L’entrée par pièces liste lesdites pièces, dont le nom apparaît de fait dans les assemblées, en leur attribuant un auteur, opération qui vient compléter l’index de personnages. Les mentions de pièces sans titre, avec reconstitution certaine, ont été intégrées à l’ensemble.
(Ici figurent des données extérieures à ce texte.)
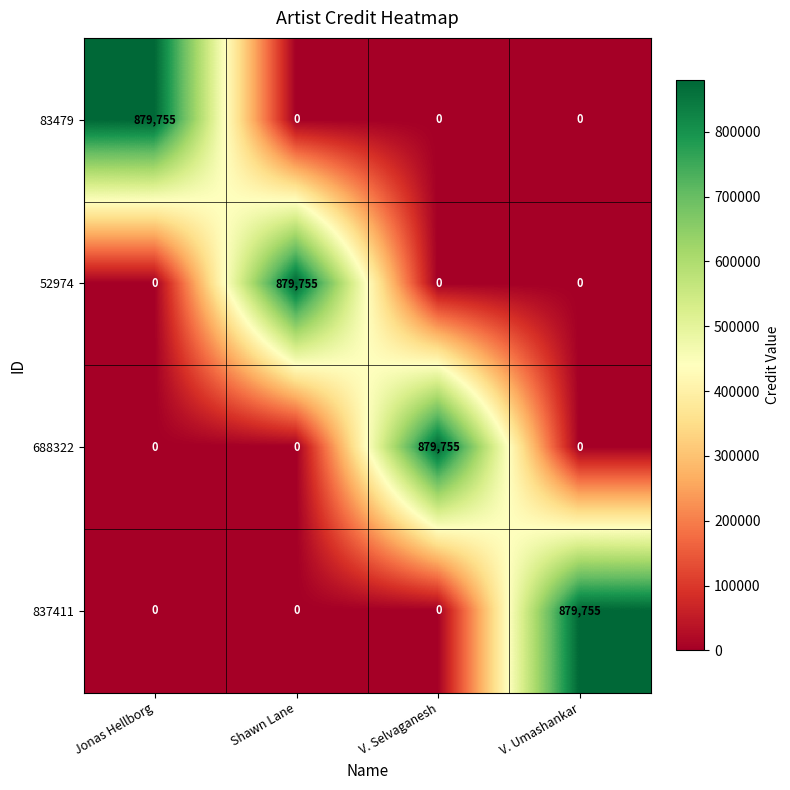

What is the greatest value displayed?

879755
L’abrégé qui suit est un recueil de fiches informatives portant sur la globalité du fonds et contenant les articles suivants, dont ceux mis en italique concernent des personnages : Abbaye Saint-Germain-des-Prés, Furstemberg, Acteurs, Amendes, Artisans, Assemblées, Aubry, Aumont, Auteurs, Mlle Auzillon, Barbier, Barbier, Baron, Barquebois, Beaubourg, Beauval, Beauvilliers, Belin, Berain, Bernard, Bertrand, Billets, Boisrobert, Boursault, Boyer, Brecourt, Brueys, Campistron, Champagne, Champmeslé, Champvallon, Chandelles, Chant, Charpentier, Charité, Clergé, Collège des quatre-nations, comédiens de campagne, Comptes, Copistes, Corneille, Costumes, Danchet, Dancourt, Dangeville, Danseurs, Dauphine, Dauvilliers, De Brie, Déménagement, Dennebault, Desbrosses, Desgranges, Deshayes, Desmares, De Villiers, De Visé, D’Orbay, Du Boccage, Duchemin, Du Clos, Du Croisy, Dufey, Dufort, Du Manoir, Du Périer, Dupin, Du Rieu, Du Ryer, Femmes dans la Compagnie, Fêtes religieuses, Floridor, Fompré, Forains, Fréville, Gagistes, Gardes, Godefroy, Guérin, Guérin-Gitard, Guyot, Hauteroche, Hubert, Innocent XII, Intendance des Menus Plaisirs, Italiens, Jetons, L’Hermite, La Chappelle, La Fleur, La Fontaine, La Grange, La Grange-Chancel, Lalande, Lallouette, La Reynie, La Thorillière, Langlois, Laurent (famille), Lavoy, Le Comte, Lectures, Legrand, Le Noble, Lesage, les Grands à la Comédie, Librairie, Longchamps, Longepierre, Loterie royale, Louvart, Malezieu, Médecins, Mémoire, Michaut, Michel, Molière, Montfleury, Mouffet, Mousquetaires, Naufrage, Notaires, Obligations, Ordonnances de pension, Paix générale, Parts, Palaprat, Péchantré, Pégase, Pelletier, Pension, Pizzoli, Pointis, Poisson, Ponteuil, Pradon, Prévost, Prévots, Procope, Quinault, Quinault,Quinzeniers, Racine, Raisin, Raison, Registres journaliers, Regnard, Retrait journalier, Rioupéroux, Rivière, Rochemore, Rosélis, Rosidor, Rosimond, Rotrou, Rousseau, Rue de Guénégault, des Fossés Saint-Germain, Saisies, Saint-Genes, Saint-Yon, Salley, Sallot, Scarron, Sévigny, Sourdéac et Champeron, Titres des pièces, Ulric, Verneuil, Voisins, Voyages à la Cour.


Annexes

Assemblée du 17 mai 1677 (hors chronologie stricte) concernant la rente à André Boudet. — Billet d’André Hubert sur le versement de la pension royale de 1683. — Partage de toute l’année du 22 avril 1686 au 17 mars 1687. — Compte rendu d’assemblée de comptes, recette et dépenses, frais divers, retrouvé au verso du jour correspondant dans le registre journalier [CF R19]. — Mémoire adressé au duc Louis-Victor d’Aumont par les comédiens italiens en réponse aux arguments des Français pour se décharger de leur part de loyer dans l’hôtel de Bourgogne. — Relevé reconstitué de quelques dispositions de pièces dans les assemblées non retranscrites. — Autographe d’étienne Baron pour l’accord entre les sociétaires pour une avance à Rioupéroux, auteur. — État des rôles en premier et second de Mlle Godefroy à la date de sa mort.